Но эти паузы, падая, делают из меня рябого, портят мне нос, как снеговика, оставленного во дворе под дождем. Я растекаюсь, я теряю черты, меня уже не отличить от других. Эка важность. Ну а что важно? Мы отменно поужинали. Рыба, телячьи котлеты, вино притупило острый зубок эгоизма. Улеглись тревоги. Луис, из нас самый суетный, уже не изводится: что о нем подумают. Успокоились терзания Невила. Пусть себе другие процветают - вот что он думает. Сьюзен слышит сладкое сопенье сразу всех своих сонных деток. Спи-усни, она шепчет. Рода подогнала к берегу свои суда.

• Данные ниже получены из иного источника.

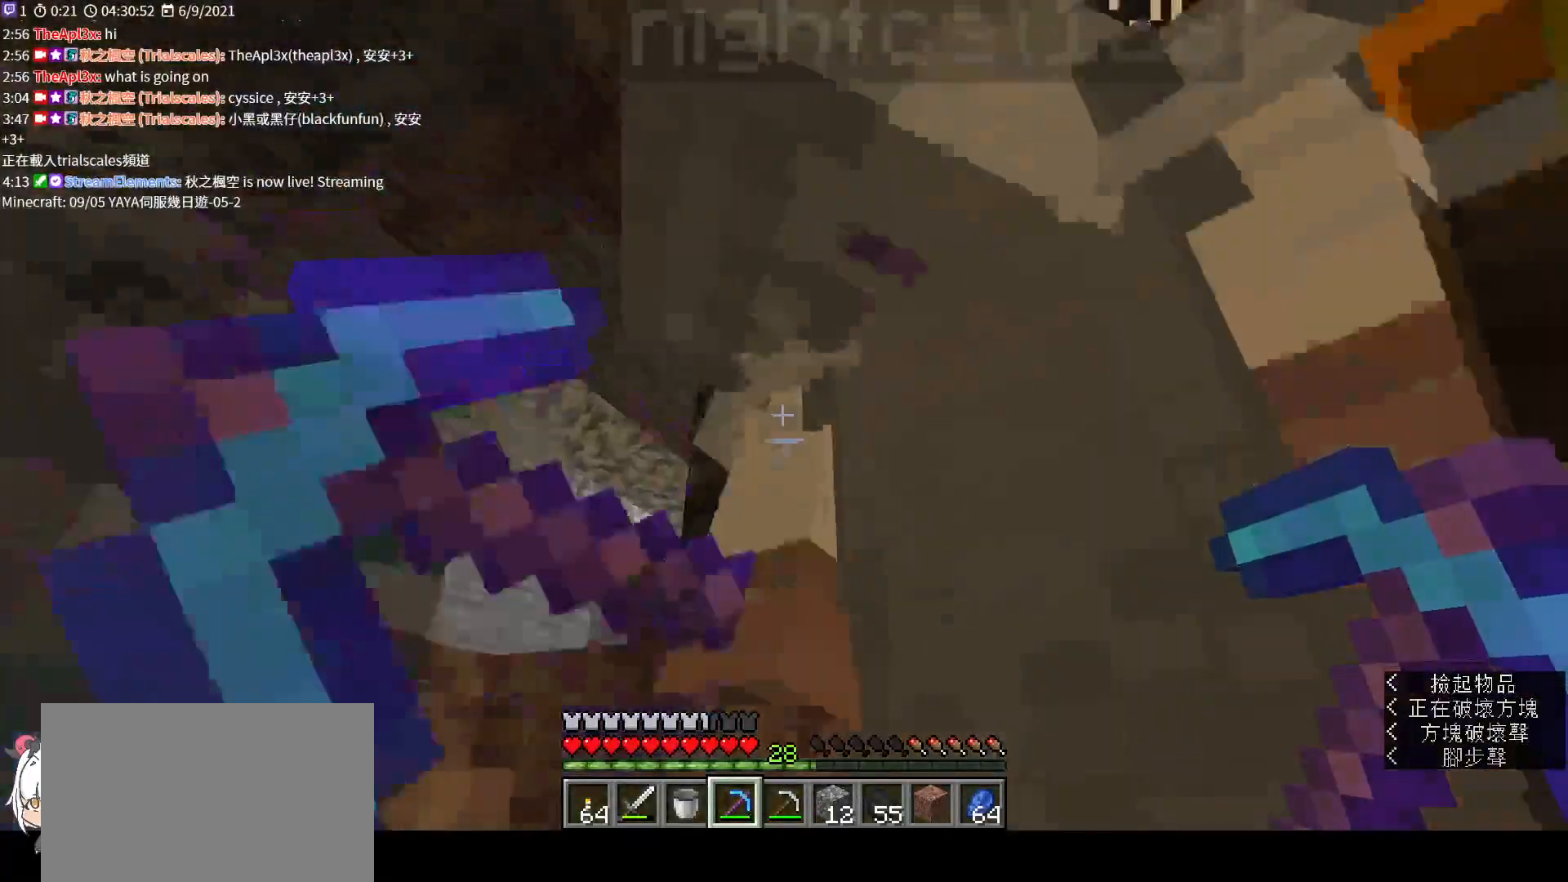
{"keys": ["shift", "space"], "mouse": [], "events": [[233, "space", "down"]]}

Утонули они, встали на якорь - ей уже не важно. Мы готовы без всяких капризов принять то, что предложит нам мир. И мне даже кажется, что наша земля - просто-напросто камешек, случайно сорвавшийся с солнечного лица, и по всем пучинам пространства, нигде нет никакой жизни, нигде.
– В такой тишине кажется, - Сьюзен говорила, - что ни лист не упадет никогда, и птица не вспорхнет.
– Как будто чудо случилось какое-то, - Джинни говорила, - и жизнь взяла и с разгона остановилась на месте.
– И, - Рода говорила, - нам больше не надо жить.
– Но вы только послушайте, - Луис говорил, - как мир проходит пучинами пространства. Оно гремит; мимо мелькают освещенные полосы прошлого, наши короли, королевы; мы ушли; наша цивилизация; Нил; и вся жизнь. Мы растворились - отдельные капли; мы вымерли, потерялись в пучинах времени, в темноте.